I’ve lived in this city for almost a decade, and up until a week ago, I had never been to Santa Anita Park. Opening day for the season was September 27th, and I was part of the blogger and media group invited to a day at the races. Thanks to America’s Best Racing, most of us Angeleno folks were treated to fast horses, a little betting and an opportunity to experience one of America’s oldest pastimes. ABR’s goal is to introduce newbies to the lifestyle and competition that remain cultural, as well as regional, favorites in parts of the country, as well as huge moneymakers as a worldwide sport.
They call us millennials. For the most part, we are seeking new means of entertainment, lively interactions, thrilling occasions and, it seems, ways to share all of these moments with everyone else. We are a booming force, and everybody wants a slice of our pie. That includes the horse racing industry. Forgive me for this sweeping statement, but from what I know and have come to understand, the racing community is built on older generations that are unfortunately passing away. In order to stay alive and well, any sport–any business–must diversify and broaden its audience. ABR’s mission is to reach millenials with social media outreach, contests and events that will attract, engage and hopefully keep us involved. A twelve-city tour across the U.S., the ABRV Tour led by brand ambassadors, started in Austin in March and will finish here in L.A. The Awesome Again Stakes and the upcoming Breeders’ Cup will mark Los Angeles as a veritable stronghold in the racing game.
We toured the track, which combines this gorgeous 30′s vibe dotted with beautifully manicured lawns and bronze horse statues. Renovations have happened to the grounds, as well as parts of the concession and betting areas, so there is a clear mix of old school and new school that appeals to the regulars, plus the new folks. Grab a drink, and you’ll walk into an atmosphere that feels like Cheers. Consistent track goers are hanging out, chatting with each other and the bartenders. They are plotting their bets reviewing the papers. Everything about it feels familiar and comfortable, as if these people enjoy the park and the sport whenever they have the chance.
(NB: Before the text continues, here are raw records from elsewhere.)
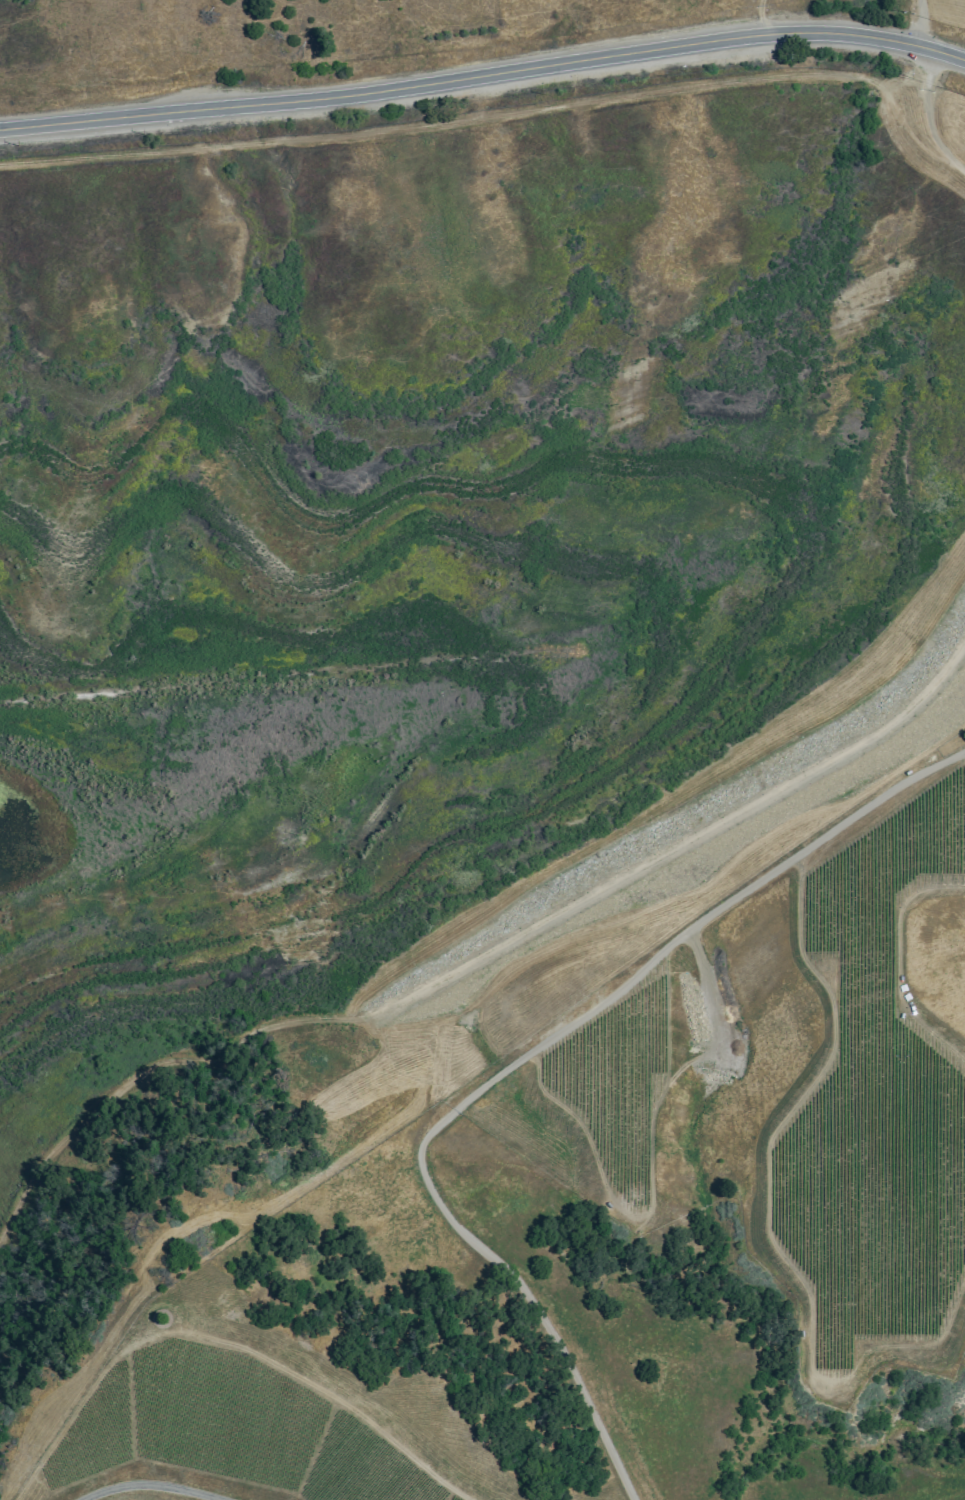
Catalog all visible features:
road: (762, 19)
road: (921, 25)
road: (483, 80)
road: (501, 112)
road: (926, 116)
road: (963, 171)
dam: (684, 839)
road: (477, 959)
road: (498, 1063)
road: (152, 1486)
We spent the day in boxed seats, attempting to learn how to read the daily racing form. It is a multi-paged packet with so many numbers, it will make your eyes cross. Although there is logic to the sport, many factors to the game will have you praying for luck to cash in. The odds for each race change by the minute, so you have to combine your knowledge of the horse, the jockey, and the trainer with the “morning line” odds pre-determined by the track handicapper, plus the new odds posted on the screen as more and more people place bets. Bets are flying in from the Internet as well, so you’re not just in the ring with people at the track; sometimes you’re betting with people across the world. Some people will play $5, another may put down $50,000. Big money is flying around the track, and all you have to do is check out the always changing screens to see it.
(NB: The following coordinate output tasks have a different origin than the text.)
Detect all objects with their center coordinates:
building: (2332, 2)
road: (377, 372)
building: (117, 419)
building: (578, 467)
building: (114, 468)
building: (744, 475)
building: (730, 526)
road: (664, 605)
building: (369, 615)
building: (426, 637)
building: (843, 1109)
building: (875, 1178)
My first bet went like this. Walk to the desk, head held high of course and with the hope of winning, I said these words: “$5 on #2 to Show”. Not exactly correct, but it got the job done. I wanted to put $5 on the second horse named Dress Code with the plan of collecting money if he took 1st, 2nd or 3rd place. Little did I know that I had actually placed three separate bets with that one phrase, so I was shocked when the cashier told me the total was $15…not the $5 I actually had in mind. Even though Dress Code was favored to do well, and he was led by a good training team, and one of the top jockeys on the West coast, my ‘lil horse came in 4th place. I was out $15, and I figured that was enough betting for the day.
I may not have understood how to a bet, but I did enjoy the experience of taking my voucher to the clerk and attempting to sound intelligent. That was just one small part of the day. Not only did we sip cocktails and nosh on lunch, but we were surrounded by groups of fans who were quickly placing bets and winning a little extra money for the weekend. Most people were dressed casually for opening day, but we all know the bigger races bring out fashionably clad people who really get into the look that goes along with horse races. I also appreciated the beauty of Santa Anita Park as a whole. There’s a view of the San Gabriel Valley mountains and green lawns that serve as a gorgeous background to the race, and the 30′s decor will bring to mind images of what it must’ve been like back in the day.
ABR wants you to think of the fun, fashion, food and excitement along with the history of thoroughbred horse racing and breeding. If you’ve never been to a race, check out the parks that may be near you. We have a couple here in L.A., and another impressive park is in Del Mar, San Diego. As I mentioned, the Breeders’ Cup will be here soon, and it is an international championship that attracts fanatics, breeders and celebrities. It is highly regarded, and of course, it comes with a high ticket price for reserved seats. The good thing to know is that you can check out smaller races for a fraction of the price on the average day, and the food and drink costs won’t deflate your wallet either. It’s surprising how little you can spend if you’re going for just the experience. If you plan to bet…well, I can’t promise you won’t spend a lot, but maybe you will leave a winner.
Disclaimer: This was a complimentary press/media event sponsored by America’s Best Racing. All opinions expressed here are my own.